Kammerdiener vor Gericht

Rom. Es ist der Prozess des Jahres im Vatikan. Und doch beginnt an diesem Samstag das Verfahren gegen den ehemaligen Kammerdiener des Papstes wegen schweren Diebstahls in einem der engsten Räume, die im Schatten des Petersdoms zu finden sind

Rom. Es ist der Prozess des Jahres im Vatikan. Und doch beginnt an diesem Samstag das Verfahren gegen den ehemaligen Kammerdiener des Papstes wegen schweren Diebstahls in einem der engsten Räume, die im Schatten des Petersdoms zu finden sind. Gerade einmal acht Plätze sind für Journalisten aus aller Welt in der kleinen Gerichtsaula an der Piazza Santa Marta hinter den Vatikanmauern reserviert. Fotografen und Kameraleute sind nicht zugelassen, auch das Senden von Kurzbotschaften und Telefonieren ist während des Prozesses nicht gestattet.Auf den gepolsterten Holzstühlen des Gerichtsaals werden neben Paolo Gabriele (46), dem wegen Beihilfe mitangeklagten Informatiker Claudio Sciarpelletti, dem Ankläger sowie Anwälten im Wesentlichen nur noch die drei Richter Platz nehmen. Der Prozess gegen den ehemaligen Papst-Butler erregt weltweit Aufsehen. Die Aussichten, dass der von Vatikansprecher Federico Lombardi einst als "Vatileaks" bezeichnete Skandal um die Veröffentlichung geheimer Dokumente aus dem päpstlichen Appartement nun endgültig aufgeklärt wird, sind jedoch eher gering. Darauf deutet hin, dass eine vom Papst aus drei Kardinälen zusammengesetzte Kommission auf der Suche nach Hintermännern weiter ermittelt. Unterdessen wird auch im Apostolischen Palast über die Identität der mehr als ein Dutzend in der Anklageschrift zitierten Zeugen spekuliert. Sie firmieren in der Anklage mysteriös unter den Buchstaben des Alphabets. Allein Papstsekretär Georg Gänswein, der Gabriele als undichte Stelle enttarnte, ist namentlich benannt. Die Identität der anderen Zeugen könnte bekannt werden, sollten sie zur Aussage im Prozess vorgeladen werden. Die Anklageschrift hat das Presseamt auf der Homepage des Heiligen Stuhls öffentlich gemacht.

Das Verfahren wird in seinen Grundzügen dem italienischen Straf- und Prozessrecht folgen, mit ein paar Besonderheiten. Die drei Richter sind italienische Staatsbürger und anerkannte, vatikantreue Juristen.

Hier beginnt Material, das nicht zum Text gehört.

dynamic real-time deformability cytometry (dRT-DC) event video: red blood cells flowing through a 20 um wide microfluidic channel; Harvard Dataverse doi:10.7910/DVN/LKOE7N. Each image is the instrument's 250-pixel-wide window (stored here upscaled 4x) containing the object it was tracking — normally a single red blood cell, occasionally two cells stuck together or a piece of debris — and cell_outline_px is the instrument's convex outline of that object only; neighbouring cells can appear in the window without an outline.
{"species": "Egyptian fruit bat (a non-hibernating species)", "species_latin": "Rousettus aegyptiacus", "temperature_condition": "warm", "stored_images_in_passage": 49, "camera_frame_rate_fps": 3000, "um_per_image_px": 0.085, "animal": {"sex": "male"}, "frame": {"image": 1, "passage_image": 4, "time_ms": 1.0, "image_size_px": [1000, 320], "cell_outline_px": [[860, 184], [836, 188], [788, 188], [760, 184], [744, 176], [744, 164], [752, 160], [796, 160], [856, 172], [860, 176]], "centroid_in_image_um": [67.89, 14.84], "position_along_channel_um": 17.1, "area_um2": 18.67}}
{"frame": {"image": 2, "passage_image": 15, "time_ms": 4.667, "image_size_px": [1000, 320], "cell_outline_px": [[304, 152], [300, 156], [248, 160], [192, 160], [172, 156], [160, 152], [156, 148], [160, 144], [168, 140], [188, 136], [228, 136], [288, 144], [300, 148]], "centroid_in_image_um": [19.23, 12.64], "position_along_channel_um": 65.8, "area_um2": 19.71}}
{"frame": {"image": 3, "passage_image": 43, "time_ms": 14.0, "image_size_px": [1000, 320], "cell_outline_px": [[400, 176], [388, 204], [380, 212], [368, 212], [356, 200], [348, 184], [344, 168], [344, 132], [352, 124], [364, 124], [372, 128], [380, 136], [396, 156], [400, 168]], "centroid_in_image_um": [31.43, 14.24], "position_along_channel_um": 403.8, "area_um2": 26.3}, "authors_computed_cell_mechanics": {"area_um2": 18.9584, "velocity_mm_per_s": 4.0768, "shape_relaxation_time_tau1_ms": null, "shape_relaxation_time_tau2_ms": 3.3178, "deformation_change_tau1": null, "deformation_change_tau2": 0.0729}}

Im Gegensatz zu den drei höchsten Gerichten der katholischen Kirche - die Apostolische Pönitentiarie, die Apostolische Signatur und das Gericht der Römischen Rota - beschäftigt sich das Tribunal mit Straftaten auf dem vatikanischen Staatsgebiet und nicht mit Verstößen gegen das Kirchenrecht.

Papst kann Strafe aufheben

Als sicher gilt, dass sich der Prozess, dessen Verhandlungen Samstagvormittags stattfinden, nicht besonders in die Länge ziehen wird. Das Vatikantribunal muss nicht mehr als 30 Verfahren pro Jahr abwickeln, die meisten wegen Diebstählen im Petersdom. Zu einem raschen Verfahren könnte auch beitragen, dass Gabriele geständig ist. Gabriele drohen bis zu vier Jahre Haft, die er in einem italienischen Gefängnis absitzen müsste. Im Vatikan gibt es keine adäquate Haftanstalt. Der Papst kann den Angeklagten aber jederzeit begnadigen.

Paolo Gabriele, der am 23. Mai 2012 verhaftet wurde, hat sich offenbar in Absprache mit seiner Anwältin von seiner Rolle als Aufklärer verabschiedet. Er baut nun auf die Gnade des Papstes. In einem Fernsehinterview mit dem Enthüllungsjournalisten Gianluigi Nuzzi, dem er zahlreiche Dokumente zugespielt hatte, behauptete er noch, vom "Heiligen Geist" angetrieben worden zu sein.